In particular, this is how one would specify the 10x Chromium v3 geometry using the custom syntax.  The format string says that the read pair should be interpreted as read 1 `1{...}` followed by read 2 `2{...}`.  The syntax inside the `{}` says how the read should be interpreted.  Here `b[16]u[12]x:` means that the first 16 bases constitute the barcode, the next 12 constitute the UMI, and anything that comes after that (if it exists) until the end of read 1 should be discarded (`x`).  For read 2, we have `2{r:}`, meaning that we should interpret read 2, in it's full length, as biological sequence.
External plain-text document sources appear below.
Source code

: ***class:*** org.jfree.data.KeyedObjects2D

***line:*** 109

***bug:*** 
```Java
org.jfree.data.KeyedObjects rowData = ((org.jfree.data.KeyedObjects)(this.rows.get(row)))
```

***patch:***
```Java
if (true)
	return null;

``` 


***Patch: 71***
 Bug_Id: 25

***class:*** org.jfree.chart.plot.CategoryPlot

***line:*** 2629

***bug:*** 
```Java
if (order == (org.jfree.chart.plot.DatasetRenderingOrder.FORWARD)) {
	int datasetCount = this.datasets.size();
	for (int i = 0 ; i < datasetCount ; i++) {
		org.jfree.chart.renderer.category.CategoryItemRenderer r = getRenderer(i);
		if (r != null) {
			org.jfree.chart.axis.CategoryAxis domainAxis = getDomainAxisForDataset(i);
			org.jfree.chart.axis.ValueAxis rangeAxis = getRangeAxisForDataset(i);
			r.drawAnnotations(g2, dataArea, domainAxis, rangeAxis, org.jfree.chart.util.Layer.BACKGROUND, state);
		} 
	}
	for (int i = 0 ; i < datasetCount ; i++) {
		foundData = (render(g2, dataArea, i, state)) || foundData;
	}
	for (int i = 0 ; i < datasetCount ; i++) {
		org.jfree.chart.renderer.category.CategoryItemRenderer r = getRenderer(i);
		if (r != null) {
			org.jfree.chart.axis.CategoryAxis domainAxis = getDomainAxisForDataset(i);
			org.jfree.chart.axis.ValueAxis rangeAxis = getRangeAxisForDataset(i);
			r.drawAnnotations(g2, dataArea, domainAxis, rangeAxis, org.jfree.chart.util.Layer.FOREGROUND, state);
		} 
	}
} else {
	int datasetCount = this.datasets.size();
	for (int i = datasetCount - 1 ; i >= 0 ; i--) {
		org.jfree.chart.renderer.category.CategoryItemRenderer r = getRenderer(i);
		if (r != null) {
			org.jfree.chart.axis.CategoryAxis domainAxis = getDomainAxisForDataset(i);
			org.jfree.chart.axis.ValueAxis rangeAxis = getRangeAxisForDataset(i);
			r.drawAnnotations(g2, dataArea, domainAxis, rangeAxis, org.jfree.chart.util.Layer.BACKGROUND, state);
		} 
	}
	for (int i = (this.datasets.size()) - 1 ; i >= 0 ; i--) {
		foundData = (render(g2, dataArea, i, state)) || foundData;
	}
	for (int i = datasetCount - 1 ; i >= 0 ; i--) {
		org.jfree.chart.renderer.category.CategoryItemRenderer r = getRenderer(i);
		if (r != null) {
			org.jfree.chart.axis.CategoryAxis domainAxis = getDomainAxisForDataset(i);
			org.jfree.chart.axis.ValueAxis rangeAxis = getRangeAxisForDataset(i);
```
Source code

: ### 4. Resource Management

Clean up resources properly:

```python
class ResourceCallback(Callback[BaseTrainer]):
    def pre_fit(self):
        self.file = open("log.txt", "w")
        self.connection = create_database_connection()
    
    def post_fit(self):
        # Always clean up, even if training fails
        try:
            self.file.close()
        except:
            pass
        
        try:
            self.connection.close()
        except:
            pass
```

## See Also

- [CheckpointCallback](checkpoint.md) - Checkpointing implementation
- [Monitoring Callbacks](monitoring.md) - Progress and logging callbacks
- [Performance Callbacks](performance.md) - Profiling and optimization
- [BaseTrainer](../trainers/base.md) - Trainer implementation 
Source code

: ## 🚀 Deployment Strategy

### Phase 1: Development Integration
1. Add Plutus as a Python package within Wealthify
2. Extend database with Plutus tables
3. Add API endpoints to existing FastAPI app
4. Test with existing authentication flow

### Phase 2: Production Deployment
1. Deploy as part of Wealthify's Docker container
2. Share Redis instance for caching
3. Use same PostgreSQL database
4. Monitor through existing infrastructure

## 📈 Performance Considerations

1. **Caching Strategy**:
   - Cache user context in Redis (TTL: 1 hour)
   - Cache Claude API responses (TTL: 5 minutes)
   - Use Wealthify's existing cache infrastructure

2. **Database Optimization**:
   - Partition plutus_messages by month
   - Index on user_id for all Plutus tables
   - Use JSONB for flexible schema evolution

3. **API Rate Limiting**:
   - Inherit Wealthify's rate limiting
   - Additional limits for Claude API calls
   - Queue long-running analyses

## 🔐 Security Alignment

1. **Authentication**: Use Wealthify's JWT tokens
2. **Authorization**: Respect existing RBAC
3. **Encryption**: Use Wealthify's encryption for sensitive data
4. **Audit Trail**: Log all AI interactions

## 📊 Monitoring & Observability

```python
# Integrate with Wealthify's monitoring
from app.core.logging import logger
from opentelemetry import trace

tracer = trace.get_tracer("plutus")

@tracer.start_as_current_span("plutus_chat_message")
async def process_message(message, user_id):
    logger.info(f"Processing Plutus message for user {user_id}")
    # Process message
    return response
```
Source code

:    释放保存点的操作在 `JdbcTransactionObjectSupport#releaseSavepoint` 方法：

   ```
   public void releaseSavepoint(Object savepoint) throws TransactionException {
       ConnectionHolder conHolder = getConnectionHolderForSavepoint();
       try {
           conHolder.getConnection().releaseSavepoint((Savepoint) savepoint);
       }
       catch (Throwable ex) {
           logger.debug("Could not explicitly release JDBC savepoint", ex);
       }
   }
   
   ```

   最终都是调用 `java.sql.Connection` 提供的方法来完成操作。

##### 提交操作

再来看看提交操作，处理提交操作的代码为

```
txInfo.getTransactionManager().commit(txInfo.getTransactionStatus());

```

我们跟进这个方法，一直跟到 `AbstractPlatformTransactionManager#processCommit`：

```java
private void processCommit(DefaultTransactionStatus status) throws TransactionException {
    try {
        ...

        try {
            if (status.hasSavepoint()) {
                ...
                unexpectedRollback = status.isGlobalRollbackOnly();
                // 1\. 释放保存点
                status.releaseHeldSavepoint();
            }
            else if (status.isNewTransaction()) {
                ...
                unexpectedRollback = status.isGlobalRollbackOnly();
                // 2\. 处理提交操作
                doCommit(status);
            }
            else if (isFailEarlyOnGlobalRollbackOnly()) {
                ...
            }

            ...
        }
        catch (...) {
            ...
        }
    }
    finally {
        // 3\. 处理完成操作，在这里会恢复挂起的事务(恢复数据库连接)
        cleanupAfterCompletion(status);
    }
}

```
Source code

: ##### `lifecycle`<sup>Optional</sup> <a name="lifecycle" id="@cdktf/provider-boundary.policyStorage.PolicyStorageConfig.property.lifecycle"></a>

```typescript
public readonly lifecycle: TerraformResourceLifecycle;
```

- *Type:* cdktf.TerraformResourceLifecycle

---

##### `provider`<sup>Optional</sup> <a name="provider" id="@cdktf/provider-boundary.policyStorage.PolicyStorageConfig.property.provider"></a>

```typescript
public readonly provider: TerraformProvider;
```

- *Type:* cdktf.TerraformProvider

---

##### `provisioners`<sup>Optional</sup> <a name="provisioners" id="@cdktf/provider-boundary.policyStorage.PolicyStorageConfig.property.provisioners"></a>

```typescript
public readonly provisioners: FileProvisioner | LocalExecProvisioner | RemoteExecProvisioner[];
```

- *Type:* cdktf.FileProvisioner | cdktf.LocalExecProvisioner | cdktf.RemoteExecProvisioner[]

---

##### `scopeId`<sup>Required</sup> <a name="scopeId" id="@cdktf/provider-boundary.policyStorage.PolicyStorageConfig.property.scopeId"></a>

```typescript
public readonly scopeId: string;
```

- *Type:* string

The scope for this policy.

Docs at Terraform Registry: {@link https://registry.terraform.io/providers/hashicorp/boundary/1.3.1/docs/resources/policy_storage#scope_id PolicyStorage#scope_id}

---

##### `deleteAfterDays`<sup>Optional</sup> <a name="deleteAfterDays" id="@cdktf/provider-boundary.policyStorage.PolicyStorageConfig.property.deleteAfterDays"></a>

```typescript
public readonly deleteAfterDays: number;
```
It is possible to have pieces of geometry repeated, in which case they will be extracted and concatenated together.  For example, `1{b[16]u[12]b[4]x:}` would mean that we should obtain the barcode by extracting bases 1-16 (1-based indexing) and 29-32 and concatenating them togehter to obtain the full barcode.  A specification that is followed by a specific length (i.e. a number in `[]` like `b[10]` or `x[4]` is said to be *bounded*).  The specification string can have many bounded pieces, but only one *unbounded* piece (and unbounded piece is a specifier like `r` or `x`, followed by `:`).  Likewise, since the `:` specifier means to extract this piece until the end of the string, the unbounded specifier must be the last specifier in the description of each read (_if it occurs_).